Internal prototypethis is a dogfood build. Expect rough edges.

How Lodis works

Lodis gives your AI agents a memory that's yours, not the tool's.

39 MCP tools463 tests passingMIT open source

Or in Claude: memory_tutorial() — this same content, chapter by chapter.

overview

What Lodis is

Lodis gives your AI agents a memory that's yours, not the tool's.

The problem

Every AI tool you use — Claude, ChatGPT, Cursor, Windsurf — keeps its own separate memory of you. Switch tools and you start over. Cancel a subscription and your context disappears. Your agents don't know each other exists.

What Lodis does

Lodis is an open-source MCP server plus a local web dashboard. Any MCP-compatible tool connects to the same memory layer. You own the database. You browse, search, confirm, and correct what your agents know through a real UI — not chat commands.

Why it matters for you

You get one memory that follows you across every tool. It runs locally (SQLite at ~/.lodis/lodis.db). It's MIT-licensed. And because it's an MCP server, every agent you add inherits the same context automatically.

# In Claude, Cursor, Windsurf — all pointing at the same memory
npx lodis init
# → registers lodis as an MCP server for every MCP-compatible client

Tools in this chapter

  • memory_tutorialThis tool. Teaches you (or an agent) how Lodis works, chapter by chapter.

write

Writing memories

Every write runs dedup detection, entity extraction, and confidence scoring.

How writes work

Call memory_write with a short fact. Lodis runs hybrid search to check for similar memories, extracts entities in the background via LLM, and stores the result with an initial confidence score based on source type (stated 0.90, observed 0.75, inferred 0.65).

memory_write({
  content: "I work at Mill as a principal engineer",
  source_type: "stated"
})

Dedup in the loop

If a similar memory already exists (RRF > 0.7 plus entity match), Lodis returns similar_found with five resolution options: update, correct, add_detail, keep_both, skip. The agent decides in real time — no silent duplicates, no silent overwrites.

Entity extraction

Entities are classified into 13 types: person, organization, place, project, preference, event, goal, fact, lesson, routine, skill, resource, decision. Connections between entities (works_at, involves, located_at) are created automatically.

Tools in this chapter

  • memory_writeCreate a memory. Returns the memory plus dedup hits if any.
  • memory_updateModify content, detail, or metadata of an existing memory.

trust

Trust and confidence

Every memory has a confidence score that changes with use, confirmation, and time.

The confidence engine

Confidence starts based on source type, then updates on every interaction. Confirm a memory and it jumps to 0.99. Flag a mistake and it drops 0.15. Use it in a response and it gains 0.02. Memories decay 0.01 per 30 days unless pinned — stale facts sink, fresh ones float.

Corrections and mistakes

When you correct a memory, Lodis uses the LLM to do a semantic diff — the new content replaces the old, confidence resets to 0.50, and the history is logged. Flagging a mistake keeps the memory but degrades confidence. Both actions leave an audit trail.

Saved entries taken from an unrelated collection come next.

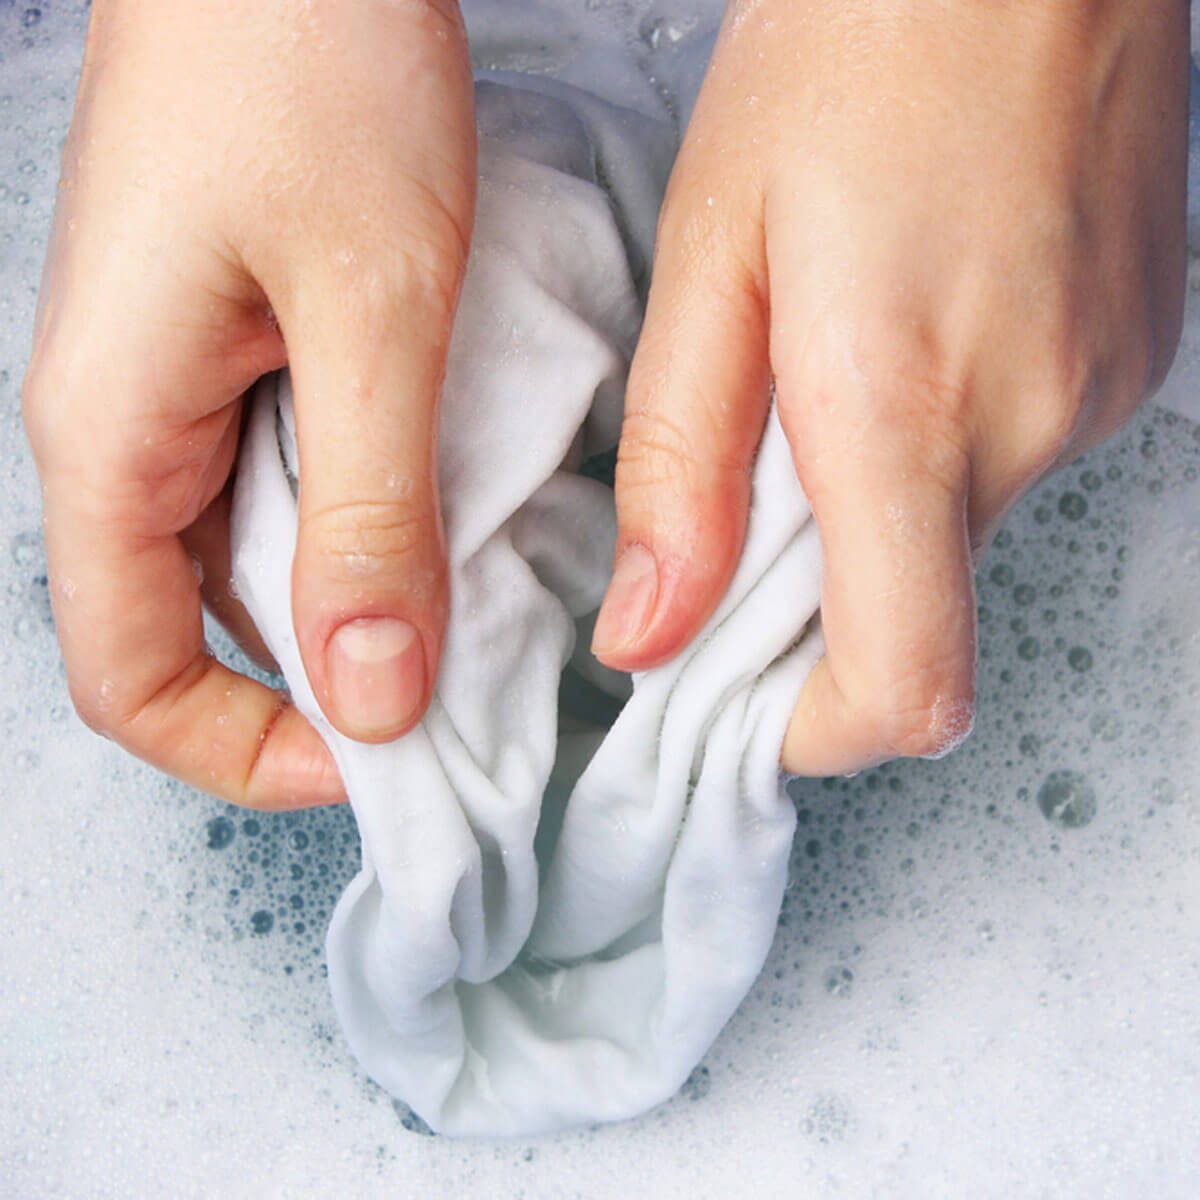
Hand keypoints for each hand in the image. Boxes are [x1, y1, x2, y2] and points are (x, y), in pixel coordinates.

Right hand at [22, 0, 475, 807]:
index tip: (382, 756)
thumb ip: (368, 516)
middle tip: (453, 680)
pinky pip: (281, 483)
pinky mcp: (229, 352)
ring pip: (247, 563)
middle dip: (320, 682)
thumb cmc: (307, 68)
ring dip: (350, 598)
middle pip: (193, 634)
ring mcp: (172, 392)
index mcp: (110, 439)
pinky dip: (360, 518)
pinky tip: (439, 498)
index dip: (253, 750)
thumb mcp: (371, 314)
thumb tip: (371, 697)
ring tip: (462, 591)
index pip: (134, 681)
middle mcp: (122, 432)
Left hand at [592, 0, 1187, 774]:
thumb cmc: (851, 53)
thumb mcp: (711, 257)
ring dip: (879, 512)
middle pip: (920, 623)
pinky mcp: (1127, 363)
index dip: (818, 736)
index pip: (902, 686)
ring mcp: (1095, 396)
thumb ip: (678, 467)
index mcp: (900, 409)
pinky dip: (938, 449)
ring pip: (960, 540)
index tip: (747, 709)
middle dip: (821, 610)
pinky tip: (905, 346)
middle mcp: (1026, 424)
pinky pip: (1010, 462)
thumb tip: (649, 631)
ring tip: (828, 384)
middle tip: (751, 508)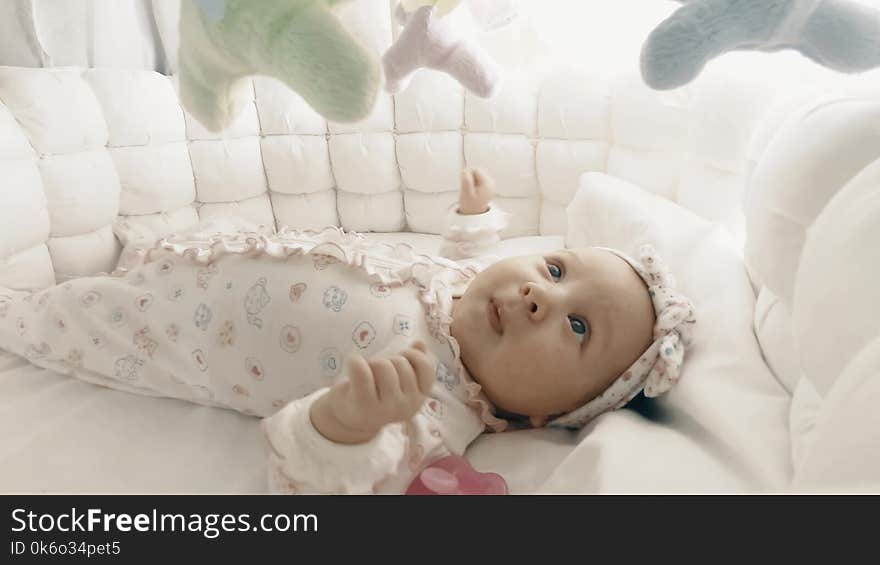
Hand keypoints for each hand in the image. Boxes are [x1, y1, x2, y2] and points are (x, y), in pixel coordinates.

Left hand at [310, 341, 435, 443]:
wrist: (350, 419)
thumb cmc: (377, 392)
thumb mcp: (399, 380)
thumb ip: (414, 362)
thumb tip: (420, 343)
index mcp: (420, 398)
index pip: (425, 367)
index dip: (412, 355)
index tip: (400, 358)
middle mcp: (408, 406)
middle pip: (400, 362)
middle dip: (387, 359)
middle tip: (377, 372)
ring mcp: (387, 408)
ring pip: (382, 365)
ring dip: (371, 363)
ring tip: (366, 375)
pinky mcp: (364, 405)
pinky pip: (361, 371)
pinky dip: (355, 361)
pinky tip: (352, 364)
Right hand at [458, 167, 493, 214]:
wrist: (474, 213)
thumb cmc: (470, 204)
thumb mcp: (466, 192)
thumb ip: (465, 181)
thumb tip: (465, 171)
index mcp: (487, 184)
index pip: (476, 169)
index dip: (468, 174)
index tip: (466, 184)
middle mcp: (491, 183)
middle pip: (478, 170)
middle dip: (471, 177)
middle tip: (469, 189)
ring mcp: (491, 184)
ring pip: (478, 174)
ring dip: (472, 180)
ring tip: (472, 190)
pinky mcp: (488, 185)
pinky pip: (479, 178)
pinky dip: (474, 182)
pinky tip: (474, 191)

memory_confirm({ memory_id: "abc123" })         // → confidence 0.99
memory_flag_mistake({ memory_id: "abc123" }) // → confidence -0.15
memory_correct({ memory_id: "abc123", new_content: "..." })

Tools in this chapter

  • memory_confirmMark a memory as verified. Confidence → 0.99.
  • memory_correctLLM-powered semantic diff correction. Confidence resets to 0.50.
  • memory_flag_mistakeDegrade a memory's confidence without deleting it.
  • memory_pinPin as canonical — immune to decay, boosted in search.

permissions

Agent permissions

Agent-centric scoping — Open or Isolated, plus sensitive-domain guardrails.

Open or Isolated

Every agent has a mode. Open (the default) inherits every domain. Isolated starts with a wildcard deny and only reads the domains you allowlist via chips. Switching modes is one toggle on the /agents page.

Presets

Three one-click presets: Work (code + task domains only), Personal (journal + people only), Lockdown (read-nothing baseline). Presets apply atomically via libsql client.batch — prior rules survive if any insert fails.

Sensitive domains

Mark any domain sensitive in the dashboard and it lands in the sensitive_domains table. The first time a new agent tries to write there, memory_write auto-inserts a block row plus an audit event — no silent leaks. Granting allow-access later requires a confirmation modal.

# dashboard → /agents → domain → mark sensitive
# next time a new agent writes there:
#   → agent_permissions row inserted (can_write=0)
#   → memory_events row logs the auto-block

The MCP primitive

memory_set_permissions still exists as the low-level tool for advanced users — grant or revoke read/write per (agent, domain) without the UI. Use it from scripts, or when the dashboard isn't running.

Tools in this chapter

  • memory_set_permissionsPer-agent read/write access control by domain. The low-level primitive behind the /agents UI.
  • memory_list_domainsList every domain with memory counts — useful before applying a preset.